How to complete this task: Transcribe the entries below with complete accuracy, excluding the pictures.

==============================

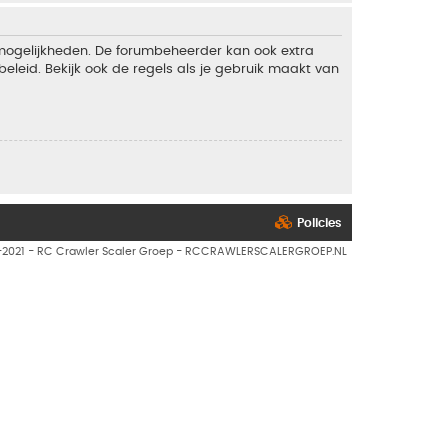
 mogelijkheden. De forumbeheerder kan ook extra
eleid. Bekijk ook de regels als je gebruik maakt van
Policies
7-2021 - RC Crawler Scaler Groep - RCCRAWLERSCALERGROEP.NL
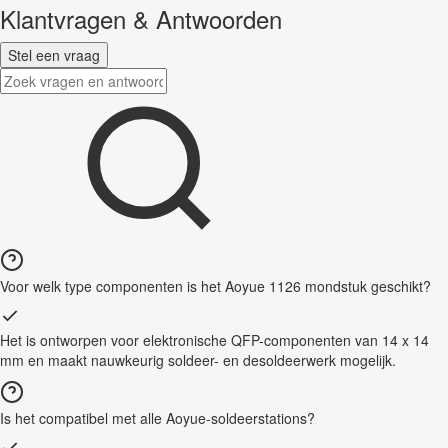
Klantvragen & Antwoorden
Stel een vraag
Voor welk type componenten is het Aoyue 1126 mondstuk geschikt?
Het is ontworpen voor elektronische QFP-componenten van 14 x 14
mm en maakt nauwkeurig soldeer- en desoldeerwerk mogelijk.
Is het compatibel met alle Aoyue-soldeerstations?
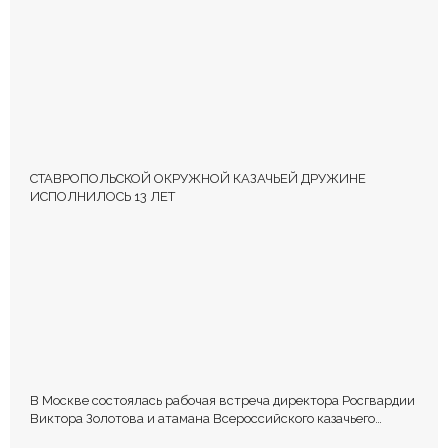
СТАВРОПОЛЬСКОЙ ОКРУЖНОЙ КАЗАЧЬЕЙ ДРУЖИНЕ
ИСПОЛНИЛОСЬ 13 ЛЕТ
В Москве состоялась рабочая встреча директора Росгвардии
Виктора Золотова и атамана Всероссийского казачьего
общества Виталия Кузнецова.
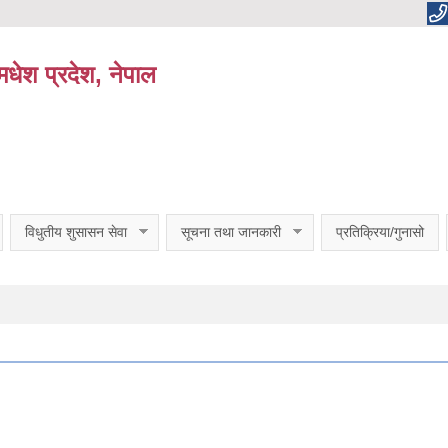
धेश प्रदेश, नेपाल
विधुतीय शुसासन सेवा
सूचना तथा जानकारी
प्रतिक्रिया/गुनासो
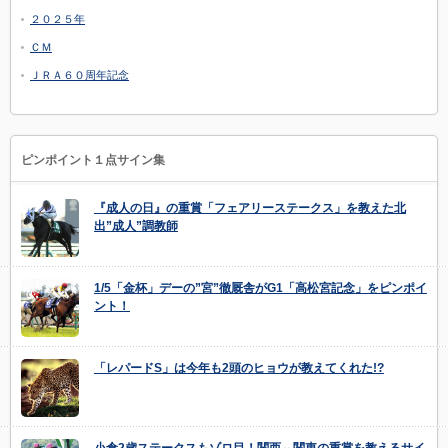
２０２５年
ＣＭ
ＪＲＡ６０周年記念
ピンポイント１点サイン集
『成人の日』の重賞「フェアリーステークス」を教えた北
出”成人”調教師
1/5「金杯」デーの”宮”徹厩舎がG1「高松宮記念」をピンポイ
ント！
「レパードS」は今年も2頭のヒョウが教えてくれた!?
小倉2歳ステークスもゾロ目！関西⇔関東の重賞を教えるサイ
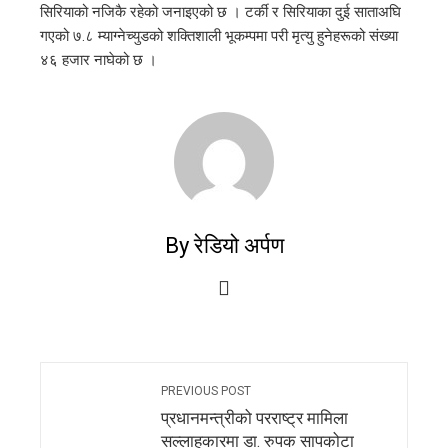
सिरियाको नजिकै रहेको जनाइएको छ । टर्की र सिरियाका दुई साताअघि
गएको ७.८ म्याग्नेच्युडको शक्तिशाली भूकम्पमा परी मृत्यु हुनेहरूको संख्या
४६ हजार नाघेको छ ।
By रेडियो अर्पण
PREVIOUS POST
प्रधानमन्त्रीको परराष्ट्र मामिला
सल्लाहकारमा डा. रुपक सापकोटा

==============================

Response below:
 mogelijkheden. De forumbeheerder kan ook extra
eleid. Bekijk ook de regels als je gebruik maakt van
Policies
7-2021 - RC Crawler Scaler Groep - RCCRAWLERSCALERGROEP.NL
Klantvragen & Antwoorden
Stel een vraag
Voor welk type componenten is het Aoyue 1126 mondstuk geschikt?
Het is ontworpen voor elektronische QFP-componenten van 14 x 14
mm en maakt nauwkeurig soldeer- en desoldeerwerk mogelijk.
Is het compatibel met alle Aoyue-soldeerstations?
СТАВРОПОЛЬСКОЙ ОКРУЖНОЙ КАЗАЧЬЕЙ ДРУЖИНЕ
ИСПОЛНИЛОСЬ 13 ЛЕТ
В Москве состоялась рабочая встреча директора Росгвардии
Виктора Золотова и атамана Всероссийского казачьего
общества Виталия Кузнецова.
धेश प्रदेश, नेपाल
विधुतीय शुसासन सेवा
सूचना तथा जानकारी
प्रतिक्रिया/गुनासो
２０２５年
ＣＭ
ＪＲＡ６０周年記念
ピンポイント１点サイン集
『成人の日』の重賞「フェアリーステークス」を教えた北
出”成人”調教師
1/5「金杯」デーの”宮”徹厩舎がG1「高松宮記念」をピンポイ
ント！
「レパードS」は今年も2頭のヒョウが教えてくれた!?
小倉2歳ステークスもゾロ目！関西⇔関東の重賞を教えるサイ
सिरियाको नजिकै रहेको जनाइएको छ । टर्की र सिरियाका दुई साताअघि
गएको ७.८ म्याग्नेच्युडको शक्तिशाली भूकम्पमा परी मृत्यु हुनेहरूको संख्या
४६ हजार नाघेको छ ।
By रेडियो अर्पण
PREVIOUS POST
प्रधानमन्त्रीको परराष्ट्र मामिला
सल्लाहकारमा डा. रुपक सापकोटा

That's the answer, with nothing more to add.